Is the digital commodification of sex ruining the real thing on a wider scale? There is plenty of anecdotal and research evidence to suggest that it is. Is the kind of disjunction between fantasy and reality experienced by Ryan responsible for the falling rates of sexual satisfaction, both in the “performance” of a partner (the word itself is loaded with depersonalised baggage) or in yourself? Certainly there has never been a moment in human history when we have been surrounded by so much idealised or extreme sexuality to live up to.
Three-quarters of men (and a quarter of women) admit to looking at online pornography. And when nothing seems off-limits online – not to mention the intimate moments of any celebrity under the sun, or the private photos Jennifer Lawrence makes for her lover’s eyes only – does the proper fleshy privacy of sex with a partner lose its glamour? You would hope not. Readers of Mariella Frostrup’s column in this paper over recent years would have to conclude otherwise, however. A decade or more of listening to relationship troubles led her to observe recently: “The access to and availability of sex onscreen is, I believe, the biggest seismic change to society in my lifetime. We should be analysing and learning from what we discover before sex becomes simply a spectator sport, totally adrift from the intimacies of a loving relationship.”

In our work-obsessed, time-poor culture, it would seem that regular sex is one of the “luxuries” that we are prepared to dispense with. As various recent reports have suggested, women in particular, given the roles and responsibilities they have to juggle, are as likely to fantasise about proper rest as about physical intimacy. Sleep we are told, in many working lives, has become the new sex.
And as the boundaries between working lives and home lives are dissolved by technology and email, the mental space in which sex exists would seem to be constantly under threat. Perhaps not surprisingly, given our cultural addiction to ever-longer working days, one of the few rising trends since the Observer surveys of 2002 and 2008 concerns the fact that a greater number of people are finding lust (and maybe love) in the workplace – often literally – and not only that, one in five people say they would sleep with someone to further their career.
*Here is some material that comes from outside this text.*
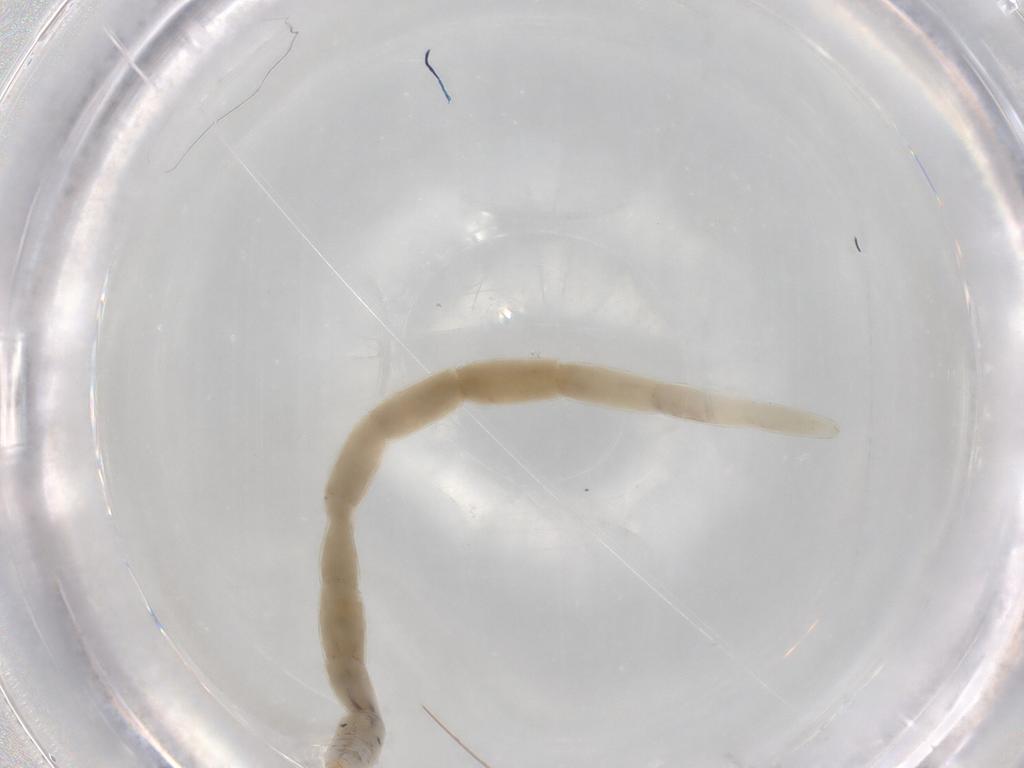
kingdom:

The other side of that particular work-life balance points, however, to the office colonising the bedroom – email and text follow many of us everywhere, more global working practices mean communicating across many time zones. Though all sleep counsellors suggest that the bedroom should be reserved for sleep and sex, more than half of British adults admit to taking their technology to bed with them. Which bedside table these days isn’t a scramble of chargers and wires? In austerity Britain in 2014 a smartphone may well be the last thing you caress at night – and, it seems, increasingly, the only thing that gets turned on in the morning.